Yet again, marketing guru Seth Godin has managed to put into words one of the things that has long pissed me off but defied my ability to explain.
Lock in is what happens once you have a lot of followers on Twitter… it’s not easy to switch. Same with all social networks. And operating systems too–it takes a lot of hassle to walk away from iOS.
Once a company has achieved lock in, one way to grow is to appeal to those that haven’t been absorbed (yet), to change the product to make it appeal to people who need it to be simpler, dumber and less powerful, because (the company and its shareholders understand) the power of the network becomes ever more irresistible as it scales.
Forget, for a moment, that he uses Twitter as an example. It doesn’t matter. His point is that you create website/product/system A and it works. It gains traction. People like it, use it, enjoy it. The early adopters are the “power users,” the ones who seize upon it because it works for them. The company who created it throws a party because they won’t be on the bread line tomorrow. Hooray!
But then, some suit says, “so how do we scale this to make the 99% of the public who isn’t using it come on board?” History shows that the easiest way to make something appeal to the masses is to make it easier to use and more appealing to the sensibilities of the lowest common denominator.
And so the information density and power of your phone’s operating system goes down, not up. The tools available on various sites become easier to use, but less appealing to those that made the site work in the first place. (This isn’t new, of course. The same thing could be said for the design of chainsaws, edgy retail stores and most sports cars too).
Remember MS DOS? Of course not. It was the operating system used by computers when your mother was cool. It was the way computers worked when people were required to have some minimal degree of understanding about how computers function. It required people to know how to execute programs. There was this thing called a “C prompt,” and it gave life to the internet.
But it was way too hard for most people to use. You had to remember stuff, like program names and syntax, and if you got it wrong, the computer responded by calling you a pathetic loser. It made people cry. So Microsoft came up with pretty pictures called icons, and if you clicked on the pretty picture, it made the computer happen for you. They called it “Windows,” and any idiot could use Windows. And they did.
I resisted Windows for a long time, preferring instead to be true to my old friend, the C prompt.

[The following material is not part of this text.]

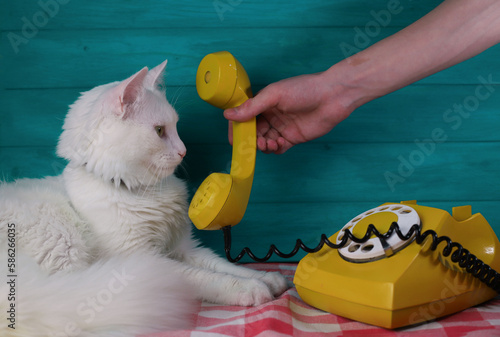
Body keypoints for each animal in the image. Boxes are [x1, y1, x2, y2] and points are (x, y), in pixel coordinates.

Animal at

But soon enough, everything was geared toward the pretty pictures, and I realized the war was lost. Resistance was futile. Because I was unprepared to give up access to programs and the internet, and my choices were limited to Microsoft’s pretty pictures or Apple’s pretty pictures, I had no choice but to surrender.
That hasn’t been the case for many other once-beloved (or at least regularly used) websites, products or services.
That leads to a pretty common cycle of power-user dissatisfaction. The people who care the most leave first.
One day, everything is cool, they work great and I’m up to my eyeballs in commitment. The next day, they announce that they’re “new and improved,” whether because they’re now doing something that changes their purpose or utility or “ease of use” in order to cater to the needs of their unserved community. In other words, they’ve dumbed it down so all the nice folks who were too stupid to use it before can now hop aboard. This is when I bail.
The question today is: has lock in (due to social network power) become so powerful that power users can’t leave, even if they’re tired of being treated like people who marketers seem to believe want something too-simple* and dumb? Without a doubt, networks yearn to be bigger and more inclusive. The challenge is to do that without losing what made them work.
*too-simple is not the same as simple. Simple is good, because it enables power. Too-simple prevents it.
I can’t begin to name the number of websites, businesses, services that I’ve used on computers and the internet since about 1992 that were once the kings of their niches, necessities I couldn’t live without, that committed suicide by improving themselves into pointlessness.
For someone who wasn’t born a digital native, and had to learn the keystrokes along the way, this irritates me to no end. I learned to love them, to need them, to rely on them, and they abandoned me. The adage, if it ain’t broke, don’t fix it, rules.
But then, they didn’t fix it because it was broke. They fixed it because they wanted to pander to the lowest common denominator. They already got the first wave eyeballs, and were now trying to lure in the rest. To do so, they lost what made them work in the first place.
There are two ways to scale to the simple: the first is to dumb down the original to make it available to those too incapable of using a product in its original form. The second is to raise the awareness and competency of the lowest common denominator. In other words, it the dopes want to be like the cool kids on Twitter, let them figure out how to use it. The first can be controlled by the business seeking new eyeballs. The second requires the dopes of the world to put in effort.
Godin is unhelpful, however, about one thing. Where is the line between simple and too simple? The only way you find out is to cross it, and once that happens, you’re dead.